* [Work instructions]
Print the records below word for word, but leave out the pictures.

* [Listed records]
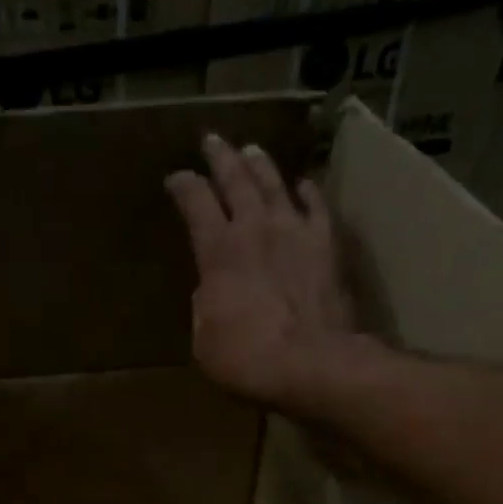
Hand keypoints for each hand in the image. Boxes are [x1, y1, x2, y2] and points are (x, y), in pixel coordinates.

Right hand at [165, 134, 361, 415]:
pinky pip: (316, 207)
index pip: (195, 204)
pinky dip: (308, 191)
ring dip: (260, 165)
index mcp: (218, 252)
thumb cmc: (246, 358)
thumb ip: (205, 305)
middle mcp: (255, 229)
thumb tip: (212, 289)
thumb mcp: (205, 339)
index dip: (184, 187)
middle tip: (212, 141)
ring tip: (251, 150)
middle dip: (221, 159)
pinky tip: (303, 183)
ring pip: (275, 184)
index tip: (176, 178)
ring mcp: (295, 232)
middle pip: (236, 181)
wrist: (310, 362)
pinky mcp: (326, 245)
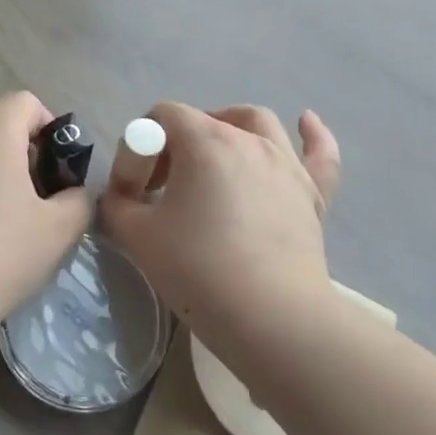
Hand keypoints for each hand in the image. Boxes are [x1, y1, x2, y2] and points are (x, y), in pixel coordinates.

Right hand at [99, 102, 343, 373]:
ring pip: (257, 123)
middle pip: (205, 119)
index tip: (136, 188)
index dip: (141, 146)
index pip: (162, 116)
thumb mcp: (135, 235)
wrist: (272, 318)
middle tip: (165, 185)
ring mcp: (286, 164)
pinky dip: (312, 136)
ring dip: (230, 128)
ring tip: (216, 152)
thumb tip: (120, 195)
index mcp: (204, 141)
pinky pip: (318, 153)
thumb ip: (117, 203)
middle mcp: (248, 140)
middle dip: (177, 143)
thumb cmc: (198, 269)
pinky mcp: (313, 194)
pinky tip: (306, 122)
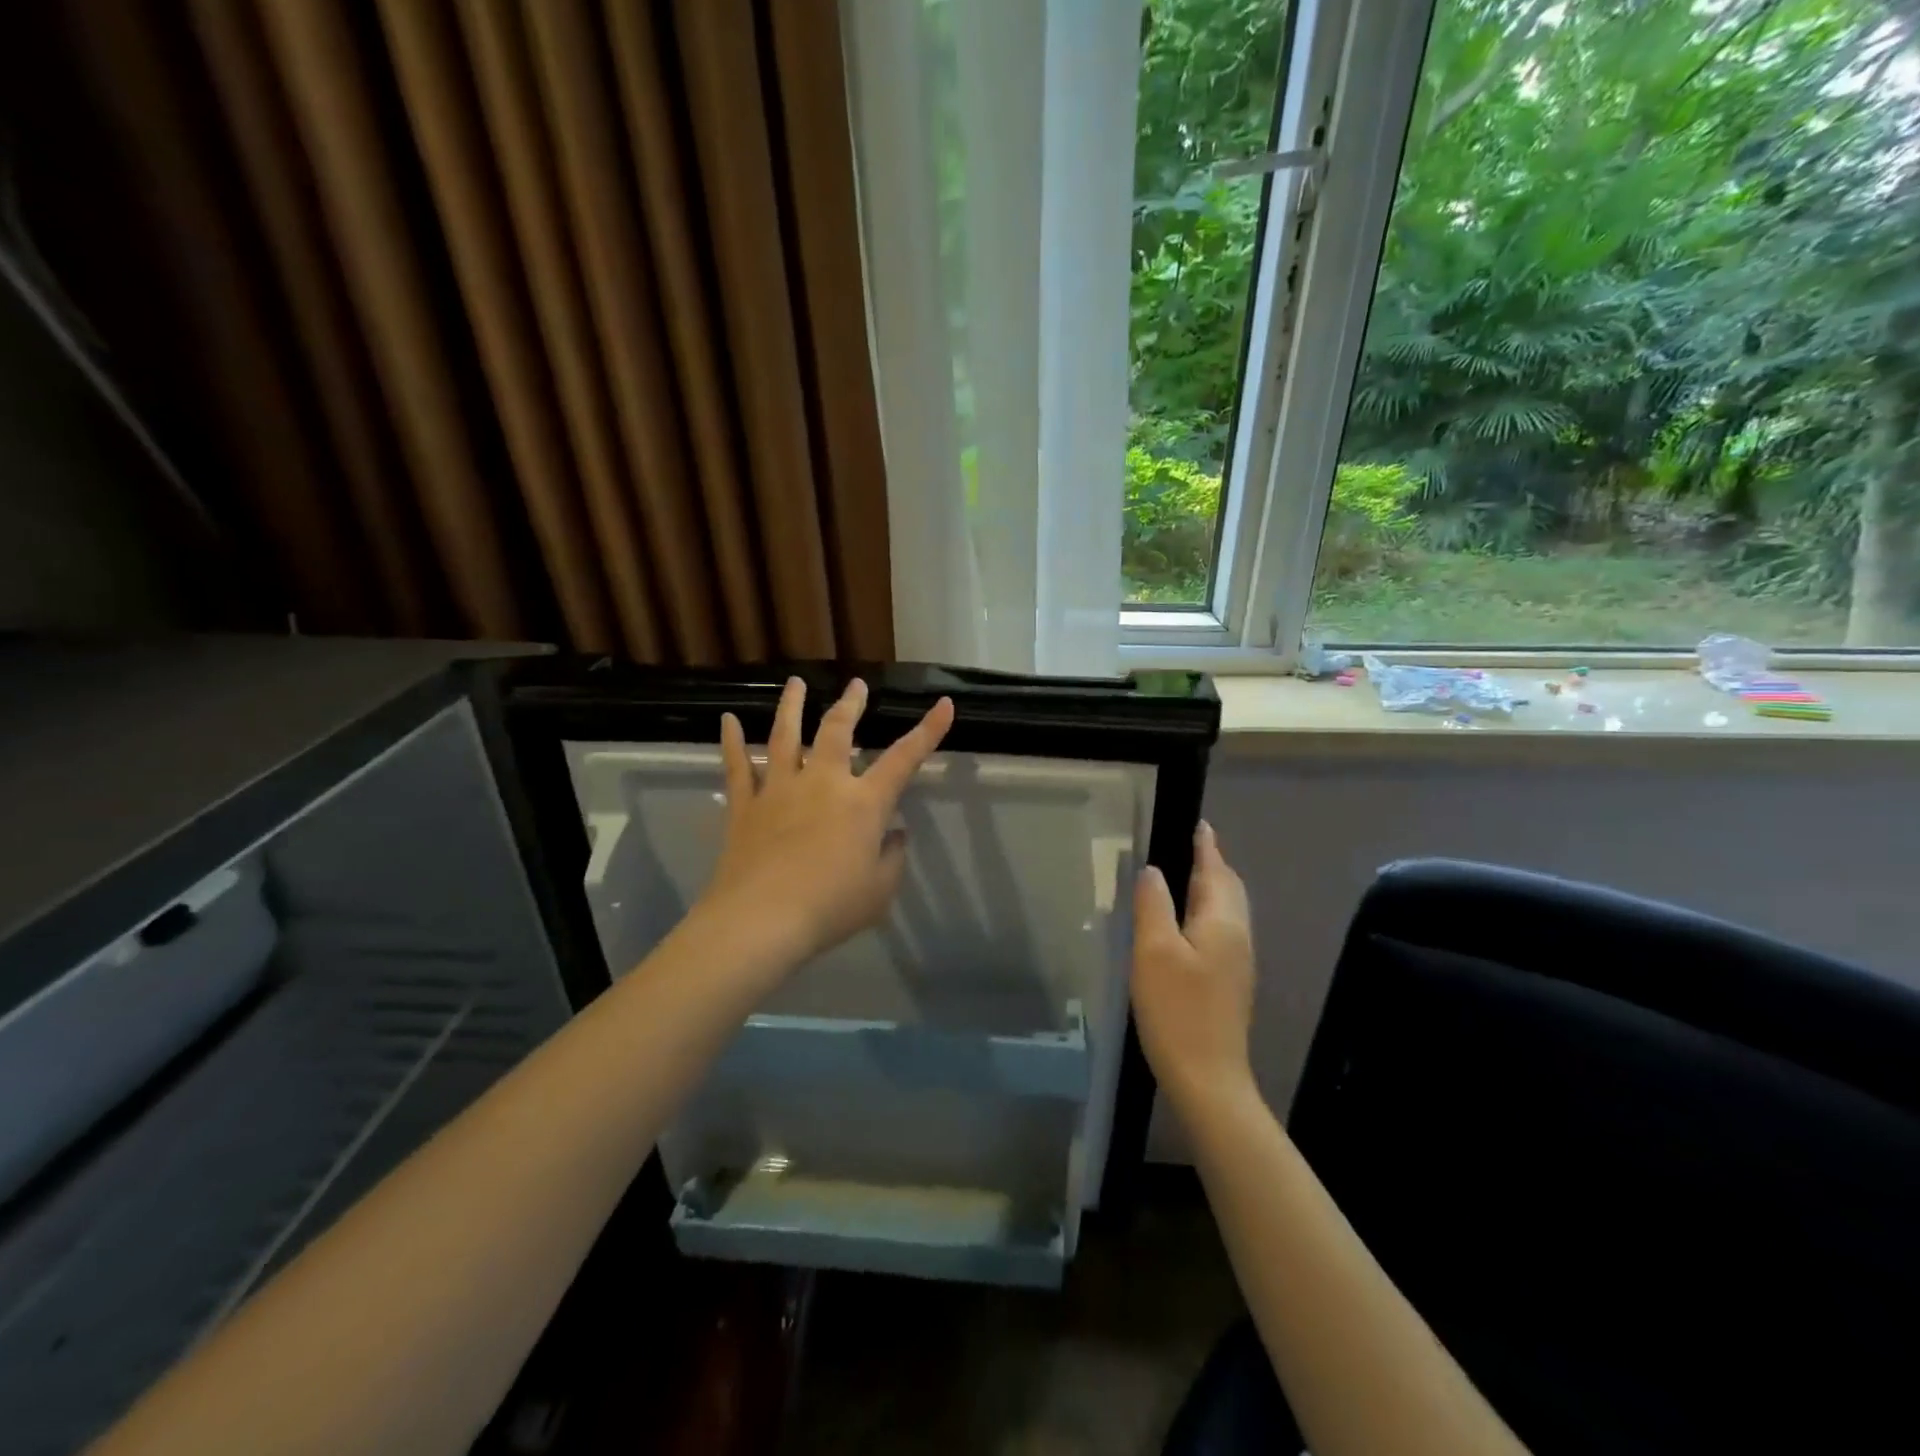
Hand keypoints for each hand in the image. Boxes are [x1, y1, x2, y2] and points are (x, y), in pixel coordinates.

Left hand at [701, 676, 954, 970]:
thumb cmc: (831, 907)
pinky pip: (737, 766)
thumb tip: (894, 834)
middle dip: (850, 704)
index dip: (927, 731)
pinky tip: (728, 720)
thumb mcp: (880, 890)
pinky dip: (732, 741)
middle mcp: (822, 783)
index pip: (903, 759)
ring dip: (791, 706)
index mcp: (863, 803)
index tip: (943, 704)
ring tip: (795, 683)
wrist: (762, 920)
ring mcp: (780, 789)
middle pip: (837, 731)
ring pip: (785, 735)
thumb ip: (892, 857)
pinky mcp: (745, 805)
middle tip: (856, 685)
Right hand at [1132, 821, 1256, 1110]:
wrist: (1208, 1079)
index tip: (1199, 824)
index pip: (1215, 871)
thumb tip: (1153, 871)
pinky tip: (1187, 924)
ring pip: (1228, 911)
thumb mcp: (1153, 952)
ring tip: (1186, 877)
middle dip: (1213, 864)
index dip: (1205, 846)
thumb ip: (1153, 905)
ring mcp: (1238, 962)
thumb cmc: (1177, 1011)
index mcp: (1222, 923)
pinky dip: (1207, 912)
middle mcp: (1238, 937)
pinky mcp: (1231, 983)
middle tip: (1191, 846)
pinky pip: (1222, 930)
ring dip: (1211, 888)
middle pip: (1229, 889)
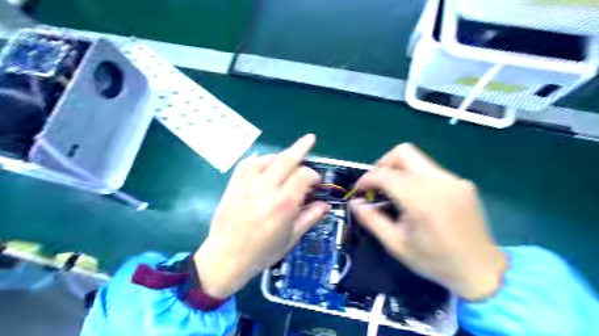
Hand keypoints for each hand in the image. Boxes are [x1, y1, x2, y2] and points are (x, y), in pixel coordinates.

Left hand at [194, 136, 326, 297]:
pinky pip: (245, 165)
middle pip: (286, 160)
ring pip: (266, 159)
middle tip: (310, 140)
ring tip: (286, 159)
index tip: (316, 183)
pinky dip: (256, 159)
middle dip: (301, 147)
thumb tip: (324, 205)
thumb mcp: (290, 239)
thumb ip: (309, 218)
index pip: (303, 175)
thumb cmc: (261, 253)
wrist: (224, 260)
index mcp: (283, 204)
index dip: (313, 175)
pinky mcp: (233, 186)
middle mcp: (265, 189)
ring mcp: (246, 185)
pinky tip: (262, 160)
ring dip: (279, 156)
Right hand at [349, 143, 506, 300]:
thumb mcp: (395, 244)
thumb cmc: (434, 261)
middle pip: (403, 152)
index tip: (359, 190)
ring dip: (399, 170)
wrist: (481, 270)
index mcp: (420, 199)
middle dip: (383, 164)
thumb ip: (371, 219)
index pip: (384, 174)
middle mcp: (438, 182)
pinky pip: (431, 170)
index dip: (366, 179)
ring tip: (394, 192)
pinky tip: (416, 199)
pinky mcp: (462, 183)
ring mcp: (453, 180)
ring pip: (417, 159)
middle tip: (377, 184)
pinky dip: (415, 178)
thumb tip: (354, 202)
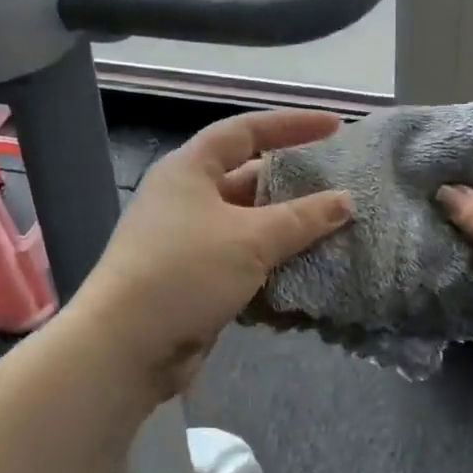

* [Solution to the problem]
Hand keypoints for each hand in the image. Boxes are [x1, y1, x2, y2] and points are (x, y), in pixel coordinates.

Right hand at [165, 134, 361, 415]:
pinky pip: (316, 207)
index pip: (195, 204)
pinky dip: (308, 191)
ring dip: (260, 165)
index mcp: (218, 252)
thumb cmc: (246, 358)
thumb ip: (205, 305)
middle mcp: (255, 229)
thumb tip: (212, 289)
thumb mcp: (205, 339)
index dip: (184, 187)
middle tip: (212, 141)
ring tip: (251, 150)
middle dip: (221, 159)
pinky tip: (303, 183)
ring pip: (275, 184)
index tip: (176, 178)
ring mcp: (295, 232)
middle pip: (236, 181)
wrist: (310, 362)
pinky mcp: (326, 245)
Hand keypoints for each hand in the image. Boxes are [x1, y1, x2, y2] and points are (x, y), in pixel coordinates.

Right hand at [99, 102, 343, 373]:
ring pip: (257, 123)
middle pip: (205, 119)
index tip: (136, 188)
index dip: (141, 146)
index pip: (162, 116)
thumb mcp: (135, 235)
wrist: (272, 318)
middle tip: (165, 185)
ring mcp: (286, 164)
pinky dip: (312, 136)
ring dip: (230, 128)
ring tip: (216, 152)
thumb tip: (120, 195)
index mcp: (204, 141)
pinky pip: (318, 153)
thumb ip: (117, 203)
middle mcp: (248, 140)
middle dip: (177, 143)
thumb cmc: (198, 269)
pinky mcp: (313, 194)
pinky tip: (306, 122)
Hand keypoints for each hand in the image. Boxes are [x1, y1, x2, y2] and points are (x, y), in pixel coordinates.

Left hand at [701, 676, 954, 970]:
thumb cmc: (831, 907)
pinky pip: (737, 766)
thumb tip: (894, 834)
middle dip: (850, 704)
index dip: (927, 731)
pinky tip: (728, 720)
thumb mcp: (880, 890)
pinky dip: (732, 741)
middle mcp: (822, 783)
index pip: (903, 759)
ring dip: (791, 706)
index mcp: (863, 803)
index tip: (943, 704)
ring tip: (795, 683)
wrist: (762, 920)
ring mcp: (780, 789)
middle pip: (837, 731)
ring pip: (785, 735)
thumb ip: (892, 857)
pinky mcp: (745, 805)
middle tip: (856, 685)
Right hand at [1132, 821, 1256, 1110]:
wrist: (1208, 1079)
index tip: (1199, 824)
index pip: (1215, 871)
thumb tip: (1153, 871)
pinky tip: (1187, 924)
ring pip: (1228, 911)
thumb mcp: (1153, 952)
ring tip: (1186, 877)
middle dip: (1213, 864)
index dip: (1205, 846)
thumb ip: (1153, 905)
ring mcp: (1238, 962)
thumb cmc: (1177, 1011)
index mcp: (1222, 923)
pinky dip: (1207, 912)
middle mcp: (1238, 937)
pinky mcp: (1231, 983)
middle tip: (1191, 846)
pinky pip: (1222, 930)
ring dip: (1211, 888)
middle pip: (1229, 889)
Hand keypoints for each hand in the image. Boxes are [x1, y1, x2, y2] and points are (x, y), in pixel coordinates.

Left hand at [194, 136, 326, 297]:
pinky pip: (245, 165)
middle pip: (286, 160)
ring pip: (266, 159)
middle tip: (310, 140)
ring tip: (286, 159)
index tip: (316, 183)
pinky dip: (256, 159)
middle dip: (301, 147)
thumb tip: (324, 205)
thumb mcp: (290, 239)
thumb ip: (309, 218)
index pip: (303, 175)
thumb cmc: (261, 253)
wrist: (224, 260)
index mcp: (283, 204)
index dip: (313, 175)
pinky mcp: (233, 186)
middle mcp: (265, 189)
ring mcp: (246, 185)
pinky tip: (262, 160)
ring dip: (279, 156)
Right hand at [349, 143, 506, 300]:
thumb mcp: (395, 244)
thumb cmc: (434, 261)
middle pip: (403, 152)
index tip: (359, 190)
ring dip: (399, 170)
wrist: (481, 270)
index mcp: (420, 199)
middle dip: (383, 164)
thumb ip: (371, 219)
index pip: (384, 174)
middle mcp: (438, 182)
pinky pip: (431, 170)
index dip: (366, 179)
ring tip: (394, 192)
pinky tip: (416, 199)
pinky mcp: (462, 183)
ring mcp: (453, 180)
ring pip: (417, 159)
middle tip: (377, 184)
pinky dip: (415, 178)
thumb tip: (354, 202)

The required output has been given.